Enter the method of calculation. Values are:
1: Balances of Revaluation Year. This is the default.
2: Inception-to-Date. Inception-to-date is calculated as: period amounts from all selected years applied to Index/Factor in effect at End of Each year, summed to derive current year.
Specify the revaluation code from UDC 12/RI.
Specify the Revaluation As Of Date. If you leave this processing option blank, the system uses the GL date.
Specify the Effective Date to use. Values are:
1: Date Acquired. This is the default.
2: Depreciation Start Date.
3: Revaluation Date.
Specify the multiplier to be used in calculation of revaluation. Values are:
1: Index formula. This is calculated as follows: (index as of revaluation date / index as of effective date). This is the default.
Specify whether the system replaces the last year cost from the asset master. Values are:
Blank: Do not replace the last year cost.
1: Replace the last year cost with the current year replacement cost.
Specify whether the system replaces the current year replacement cost from the asset master. Values are:
Blank: Do not replace the current year replacement cost.
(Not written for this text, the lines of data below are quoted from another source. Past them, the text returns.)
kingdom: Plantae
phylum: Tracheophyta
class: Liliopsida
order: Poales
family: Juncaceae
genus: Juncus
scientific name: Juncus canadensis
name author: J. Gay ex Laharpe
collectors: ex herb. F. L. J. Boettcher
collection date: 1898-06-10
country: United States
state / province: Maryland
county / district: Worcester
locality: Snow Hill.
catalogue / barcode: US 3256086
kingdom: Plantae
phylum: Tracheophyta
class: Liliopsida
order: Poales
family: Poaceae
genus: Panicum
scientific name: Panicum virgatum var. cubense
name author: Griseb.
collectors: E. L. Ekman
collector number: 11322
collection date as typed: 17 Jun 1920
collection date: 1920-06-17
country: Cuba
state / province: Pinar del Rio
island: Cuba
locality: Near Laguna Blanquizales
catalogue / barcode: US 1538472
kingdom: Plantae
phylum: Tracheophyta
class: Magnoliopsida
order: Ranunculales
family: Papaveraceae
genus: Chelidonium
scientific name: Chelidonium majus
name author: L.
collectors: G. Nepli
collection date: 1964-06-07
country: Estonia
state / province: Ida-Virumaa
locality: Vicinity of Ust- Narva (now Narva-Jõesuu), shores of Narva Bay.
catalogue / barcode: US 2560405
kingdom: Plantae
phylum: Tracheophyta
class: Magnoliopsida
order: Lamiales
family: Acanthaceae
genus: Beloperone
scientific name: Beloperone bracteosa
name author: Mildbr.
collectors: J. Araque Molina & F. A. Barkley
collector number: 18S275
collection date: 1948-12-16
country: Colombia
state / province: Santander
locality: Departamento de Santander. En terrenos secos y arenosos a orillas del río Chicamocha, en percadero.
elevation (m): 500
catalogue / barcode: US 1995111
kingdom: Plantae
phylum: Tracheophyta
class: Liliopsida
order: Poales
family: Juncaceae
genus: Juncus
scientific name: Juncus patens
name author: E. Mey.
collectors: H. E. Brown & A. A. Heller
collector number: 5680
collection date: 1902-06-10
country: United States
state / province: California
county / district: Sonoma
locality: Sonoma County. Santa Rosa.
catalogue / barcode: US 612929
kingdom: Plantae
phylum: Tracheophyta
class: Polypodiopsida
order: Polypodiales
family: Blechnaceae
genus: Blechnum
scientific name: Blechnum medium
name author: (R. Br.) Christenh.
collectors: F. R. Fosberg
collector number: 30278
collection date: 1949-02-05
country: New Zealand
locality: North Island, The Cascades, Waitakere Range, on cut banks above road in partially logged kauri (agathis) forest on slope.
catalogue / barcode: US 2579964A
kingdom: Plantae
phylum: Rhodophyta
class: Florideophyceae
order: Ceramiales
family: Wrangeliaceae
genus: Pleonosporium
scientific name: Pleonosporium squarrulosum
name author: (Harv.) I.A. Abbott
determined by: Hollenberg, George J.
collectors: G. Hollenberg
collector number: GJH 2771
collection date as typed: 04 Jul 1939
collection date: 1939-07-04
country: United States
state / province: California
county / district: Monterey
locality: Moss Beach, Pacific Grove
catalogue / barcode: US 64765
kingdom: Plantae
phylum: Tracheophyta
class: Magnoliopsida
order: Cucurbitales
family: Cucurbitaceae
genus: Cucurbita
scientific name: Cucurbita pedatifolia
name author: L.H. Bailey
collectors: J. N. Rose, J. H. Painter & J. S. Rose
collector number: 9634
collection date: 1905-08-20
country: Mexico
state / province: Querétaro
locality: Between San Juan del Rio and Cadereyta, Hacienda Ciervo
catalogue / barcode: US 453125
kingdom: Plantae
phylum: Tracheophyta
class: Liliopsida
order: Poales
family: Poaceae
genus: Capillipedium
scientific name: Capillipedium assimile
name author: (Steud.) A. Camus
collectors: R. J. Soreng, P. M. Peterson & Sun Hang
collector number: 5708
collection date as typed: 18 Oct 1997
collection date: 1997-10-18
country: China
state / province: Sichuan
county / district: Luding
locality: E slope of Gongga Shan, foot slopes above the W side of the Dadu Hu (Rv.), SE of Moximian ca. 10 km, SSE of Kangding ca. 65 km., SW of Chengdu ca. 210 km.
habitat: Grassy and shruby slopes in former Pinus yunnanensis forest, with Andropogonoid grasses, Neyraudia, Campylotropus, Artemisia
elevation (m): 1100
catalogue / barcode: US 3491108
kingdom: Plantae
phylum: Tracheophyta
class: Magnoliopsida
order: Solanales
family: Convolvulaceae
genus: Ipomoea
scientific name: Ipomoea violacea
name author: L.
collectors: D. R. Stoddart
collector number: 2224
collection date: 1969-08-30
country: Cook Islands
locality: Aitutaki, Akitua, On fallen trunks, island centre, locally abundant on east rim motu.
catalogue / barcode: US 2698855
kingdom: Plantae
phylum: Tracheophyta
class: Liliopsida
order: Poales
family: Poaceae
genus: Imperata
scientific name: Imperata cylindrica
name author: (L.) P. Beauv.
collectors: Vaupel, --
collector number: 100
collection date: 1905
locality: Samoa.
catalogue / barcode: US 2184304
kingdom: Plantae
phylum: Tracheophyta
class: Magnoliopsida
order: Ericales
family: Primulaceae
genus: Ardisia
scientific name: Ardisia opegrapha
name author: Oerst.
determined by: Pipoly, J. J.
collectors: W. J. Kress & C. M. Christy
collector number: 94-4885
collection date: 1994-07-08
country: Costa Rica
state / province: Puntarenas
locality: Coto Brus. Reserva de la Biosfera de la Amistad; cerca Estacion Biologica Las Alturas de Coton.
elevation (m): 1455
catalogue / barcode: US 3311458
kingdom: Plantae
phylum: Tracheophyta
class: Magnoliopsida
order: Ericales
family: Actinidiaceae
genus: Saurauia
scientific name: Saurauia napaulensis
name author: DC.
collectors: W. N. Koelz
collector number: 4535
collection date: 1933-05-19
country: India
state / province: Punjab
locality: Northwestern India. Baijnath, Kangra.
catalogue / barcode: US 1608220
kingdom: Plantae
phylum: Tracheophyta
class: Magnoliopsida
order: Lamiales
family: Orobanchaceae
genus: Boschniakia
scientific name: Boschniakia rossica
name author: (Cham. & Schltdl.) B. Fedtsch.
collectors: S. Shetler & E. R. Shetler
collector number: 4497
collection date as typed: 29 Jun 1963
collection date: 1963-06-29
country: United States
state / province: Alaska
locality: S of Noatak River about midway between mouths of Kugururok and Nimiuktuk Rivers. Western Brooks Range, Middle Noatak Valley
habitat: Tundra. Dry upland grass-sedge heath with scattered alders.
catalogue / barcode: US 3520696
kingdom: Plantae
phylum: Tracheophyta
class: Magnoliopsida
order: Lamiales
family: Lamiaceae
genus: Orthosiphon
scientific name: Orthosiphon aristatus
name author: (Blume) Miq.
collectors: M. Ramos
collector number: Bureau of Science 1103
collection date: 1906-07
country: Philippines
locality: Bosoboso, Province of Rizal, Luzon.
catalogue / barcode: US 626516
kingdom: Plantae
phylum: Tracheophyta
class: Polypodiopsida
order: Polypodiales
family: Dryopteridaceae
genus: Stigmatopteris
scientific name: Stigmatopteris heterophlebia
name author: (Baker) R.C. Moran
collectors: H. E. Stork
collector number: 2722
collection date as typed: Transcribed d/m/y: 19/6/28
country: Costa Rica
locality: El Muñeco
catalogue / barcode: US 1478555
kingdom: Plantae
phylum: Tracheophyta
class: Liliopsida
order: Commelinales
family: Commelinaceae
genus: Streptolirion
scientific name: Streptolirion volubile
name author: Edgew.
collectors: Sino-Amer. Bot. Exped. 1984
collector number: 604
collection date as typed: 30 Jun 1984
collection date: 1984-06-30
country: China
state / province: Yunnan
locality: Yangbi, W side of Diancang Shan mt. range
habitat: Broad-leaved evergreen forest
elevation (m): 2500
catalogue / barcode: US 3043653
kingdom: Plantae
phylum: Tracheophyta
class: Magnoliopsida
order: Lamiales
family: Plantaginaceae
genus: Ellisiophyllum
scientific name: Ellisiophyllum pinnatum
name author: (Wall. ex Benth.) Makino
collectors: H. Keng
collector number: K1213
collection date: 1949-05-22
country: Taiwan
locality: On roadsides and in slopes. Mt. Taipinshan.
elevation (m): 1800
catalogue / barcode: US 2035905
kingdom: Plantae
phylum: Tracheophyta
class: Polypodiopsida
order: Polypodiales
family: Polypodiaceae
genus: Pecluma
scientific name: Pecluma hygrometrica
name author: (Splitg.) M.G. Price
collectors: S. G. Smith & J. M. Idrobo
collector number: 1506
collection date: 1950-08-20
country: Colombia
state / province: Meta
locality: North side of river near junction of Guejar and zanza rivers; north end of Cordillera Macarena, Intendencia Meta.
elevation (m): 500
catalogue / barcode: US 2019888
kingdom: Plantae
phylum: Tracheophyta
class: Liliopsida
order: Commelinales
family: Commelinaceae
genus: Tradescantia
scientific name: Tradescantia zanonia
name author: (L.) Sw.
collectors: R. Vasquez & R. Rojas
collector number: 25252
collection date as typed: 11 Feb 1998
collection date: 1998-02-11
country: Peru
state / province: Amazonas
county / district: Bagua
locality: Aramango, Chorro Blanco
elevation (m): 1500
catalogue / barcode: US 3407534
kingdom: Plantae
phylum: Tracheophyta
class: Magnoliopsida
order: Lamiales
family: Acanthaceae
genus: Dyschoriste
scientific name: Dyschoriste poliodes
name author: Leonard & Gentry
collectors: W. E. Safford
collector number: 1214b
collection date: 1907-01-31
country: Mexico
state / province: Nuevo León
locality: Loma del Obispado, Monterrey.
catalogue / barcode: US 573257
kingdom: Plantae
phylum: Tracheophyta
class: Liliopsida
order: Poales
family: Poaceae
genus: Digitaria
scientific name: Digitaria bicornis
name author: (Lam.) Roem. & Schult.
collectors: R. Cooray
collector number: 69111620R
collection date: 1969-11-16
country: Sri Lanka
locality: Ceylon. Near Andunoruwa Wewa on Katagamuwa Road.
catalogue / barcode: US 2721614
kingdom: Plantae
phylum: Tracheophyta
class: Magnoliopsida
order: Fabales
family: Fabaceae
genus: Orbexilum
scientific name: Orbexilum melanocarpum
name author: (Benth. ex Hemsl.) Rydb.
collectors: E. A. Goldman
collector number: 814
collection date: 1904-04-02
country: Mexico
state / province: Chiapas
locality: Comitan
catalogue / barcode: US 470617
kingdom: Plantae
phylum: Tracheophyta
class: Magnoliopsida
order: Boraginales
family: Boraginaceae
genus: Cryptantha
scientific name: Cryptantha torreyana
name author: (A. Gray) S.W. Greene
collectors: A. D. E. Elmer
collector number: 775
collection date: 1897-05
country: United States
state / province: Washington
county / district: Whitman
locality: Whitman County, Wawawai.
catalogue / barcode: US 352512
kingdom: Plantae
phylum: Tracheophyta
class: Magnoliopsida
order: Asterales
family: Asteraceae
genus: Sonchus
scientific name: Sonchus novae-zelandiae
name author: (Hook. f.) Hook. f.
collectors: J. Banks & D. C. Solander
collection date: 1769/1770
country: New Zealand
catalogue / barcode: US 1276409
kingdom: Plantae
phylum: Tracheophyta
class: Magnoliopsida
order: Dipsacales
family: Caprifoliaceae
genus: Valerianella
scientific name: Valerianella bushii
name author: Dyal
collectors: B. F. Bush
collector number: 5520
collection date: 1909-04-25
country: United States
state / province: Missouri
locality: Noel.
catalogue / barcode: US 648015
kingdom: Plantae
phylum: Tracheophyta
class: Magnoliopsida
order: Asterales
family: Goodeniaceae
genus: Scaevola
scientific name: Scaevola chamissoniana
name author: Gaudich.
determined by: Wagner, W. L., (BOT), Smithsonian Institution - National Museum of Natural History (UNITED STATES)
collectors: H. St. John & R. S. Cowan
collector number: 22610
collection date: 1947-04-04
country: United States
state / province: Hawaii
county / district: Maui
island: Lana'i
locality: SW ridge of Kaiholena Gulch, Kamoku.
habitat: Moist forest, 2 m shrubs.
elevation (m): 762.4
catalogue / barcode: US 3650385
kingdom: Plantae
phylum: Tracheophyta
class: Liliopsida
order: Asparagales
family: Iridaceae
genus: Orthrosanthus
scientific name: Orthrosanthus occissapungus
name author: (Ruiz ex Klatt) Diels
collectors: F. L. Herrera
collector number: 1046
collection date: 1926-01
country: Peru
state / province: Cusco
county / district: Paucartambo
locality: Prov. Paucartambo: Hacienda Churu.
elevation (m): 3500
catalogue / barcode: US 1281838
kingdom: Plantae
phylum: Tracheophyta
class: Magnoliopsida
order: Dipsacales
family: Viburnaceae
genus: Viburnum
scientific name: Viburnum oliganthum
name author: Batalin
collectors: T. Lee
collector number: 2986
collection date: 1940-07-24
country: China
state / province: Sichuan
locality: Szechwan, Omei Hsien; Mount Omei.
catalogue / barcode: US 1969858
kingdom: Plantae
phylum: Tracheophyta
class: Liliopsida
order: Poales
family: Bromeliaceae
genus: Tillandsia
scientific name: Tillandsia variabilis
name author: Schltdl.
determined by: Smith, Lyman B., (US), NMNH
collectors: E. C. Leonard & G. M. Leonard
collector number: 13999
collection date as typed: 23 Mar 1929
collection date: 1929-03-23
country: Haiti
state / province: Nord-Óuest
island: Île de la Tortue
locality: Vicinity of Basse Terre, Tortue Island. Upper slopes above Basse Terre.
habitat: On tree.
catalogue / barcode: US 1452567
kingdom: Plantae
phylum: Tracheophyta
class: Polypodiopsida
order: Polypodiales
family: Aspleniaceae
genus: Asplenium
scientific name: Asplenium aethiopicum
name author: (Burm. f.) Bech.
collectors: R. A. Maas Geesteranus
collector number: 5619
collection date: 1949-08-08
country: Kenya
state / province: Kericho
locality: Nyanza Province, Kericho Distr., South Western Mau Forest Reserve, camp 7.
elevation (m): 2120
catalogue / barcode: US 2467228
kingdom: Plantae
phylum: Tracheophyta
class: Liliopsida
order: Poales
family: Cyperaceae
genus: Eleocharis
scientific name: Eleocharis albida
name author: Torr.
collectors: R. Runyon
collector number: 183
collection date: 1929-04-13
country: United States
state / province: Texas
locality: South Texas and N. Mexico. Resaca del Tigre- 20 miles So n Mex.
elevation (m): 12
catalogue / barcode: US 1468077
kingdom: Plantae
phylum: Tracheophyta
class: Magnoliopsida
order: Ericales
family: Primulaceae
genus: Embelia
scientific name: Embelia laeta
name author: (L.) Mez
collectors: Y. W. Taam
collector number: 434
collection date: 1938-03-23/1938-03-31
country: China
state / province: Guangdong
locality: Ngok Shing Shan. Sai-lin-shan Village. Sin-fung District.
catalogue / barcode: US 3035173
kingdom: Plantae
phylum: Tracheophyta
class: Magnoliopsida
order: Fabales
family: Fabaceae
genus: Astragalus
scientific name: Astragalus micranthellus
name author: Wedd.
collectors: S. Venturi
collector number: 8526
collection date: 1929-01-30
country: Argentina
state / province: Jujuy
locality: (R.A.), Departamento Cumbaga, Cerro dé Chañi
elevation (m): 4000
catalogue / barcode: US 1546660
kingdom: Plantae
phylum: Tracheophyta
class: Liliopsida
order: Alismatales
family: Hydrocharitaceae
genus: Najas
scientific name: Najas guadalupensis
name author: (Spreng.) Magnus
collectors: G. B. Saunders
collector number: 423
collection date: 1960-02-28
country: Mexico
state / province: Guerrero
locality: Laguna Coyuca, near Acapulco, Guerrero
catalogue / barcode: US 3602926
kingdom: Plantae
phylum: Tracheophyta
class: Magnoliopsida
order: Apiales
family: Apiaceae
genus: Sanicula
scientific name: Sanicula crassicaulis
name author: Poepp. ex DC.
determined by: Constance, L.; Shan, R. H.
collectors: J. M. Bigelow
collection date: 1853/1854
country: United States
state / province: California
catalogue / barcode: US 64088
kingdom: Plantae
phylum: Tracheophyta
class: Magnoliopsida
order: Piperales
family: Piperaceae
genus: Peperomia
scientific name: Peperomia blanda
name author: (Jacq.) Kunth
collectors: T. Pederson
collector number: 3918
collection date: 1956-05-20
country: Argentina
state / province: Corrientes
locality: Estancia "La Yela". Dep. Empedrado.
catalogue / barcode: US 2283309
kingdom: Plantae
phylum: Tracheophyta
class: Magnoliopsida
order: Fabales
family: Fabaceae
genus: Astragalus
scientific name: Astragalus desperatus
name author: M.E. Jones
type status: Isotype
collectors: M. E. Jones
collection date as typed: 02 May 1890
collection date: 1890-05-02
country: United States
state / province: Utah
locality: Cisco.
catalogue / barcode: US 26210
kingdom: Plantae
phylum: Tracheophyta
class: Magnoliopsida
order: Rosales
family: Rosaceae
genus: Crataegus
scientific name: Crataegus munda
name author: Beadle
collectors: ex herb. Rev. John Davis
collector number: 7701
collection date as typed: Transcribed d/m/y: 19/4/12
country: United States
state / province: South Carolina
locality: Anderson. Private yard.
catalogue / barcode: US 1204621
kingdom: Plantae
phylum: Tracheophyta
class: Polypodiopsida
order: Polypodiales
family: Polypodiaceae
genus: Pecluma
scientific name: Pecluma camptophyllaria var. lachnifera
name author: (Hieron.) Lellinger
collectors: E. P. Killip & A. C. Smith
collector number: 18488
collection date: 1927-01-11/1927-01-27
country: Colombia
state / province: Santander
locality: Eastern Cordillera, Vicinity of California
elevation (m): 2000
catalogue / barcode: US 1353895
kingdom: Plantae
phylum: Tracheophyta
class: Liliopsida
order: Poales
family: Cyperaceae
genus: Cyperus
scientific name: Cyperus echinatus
1: Replace the current year replacement cost with the revaluation amount.
Indicate whether you want to use flex accounting. Values are:
Blank: Do not use flex accounting.
1: Use flex accounting.
Use these processing options to specify how the report will print.
Specify whether to suppress printing of audit information. Values are:
Blank: Print file changes and calculations.
1: Print only file changes.
Specify whether the system inserts a page break at each asset number. Values are:
Blank: Insert a page break.
1: Do not insert a page break.
Use this processing option to specify the version to use.
Specify the G/L Post version (R09801) to be executed automatically. This option is valid only if you are processing in final mode.
This section discusses how to review journal information.
Asset Revaluation (G1234), Revaluation Journal Review.
When you run the Revaluation Journal program in final mode, the system automatically posts journal entries to the general ledger if you enter the version in a processing option. If a journal entry did not post, you can use the Revaluation Journal Review program to review and revise the journal entry, review and revise the batch information, and approve the batch of journal entries for posting to the general ledger.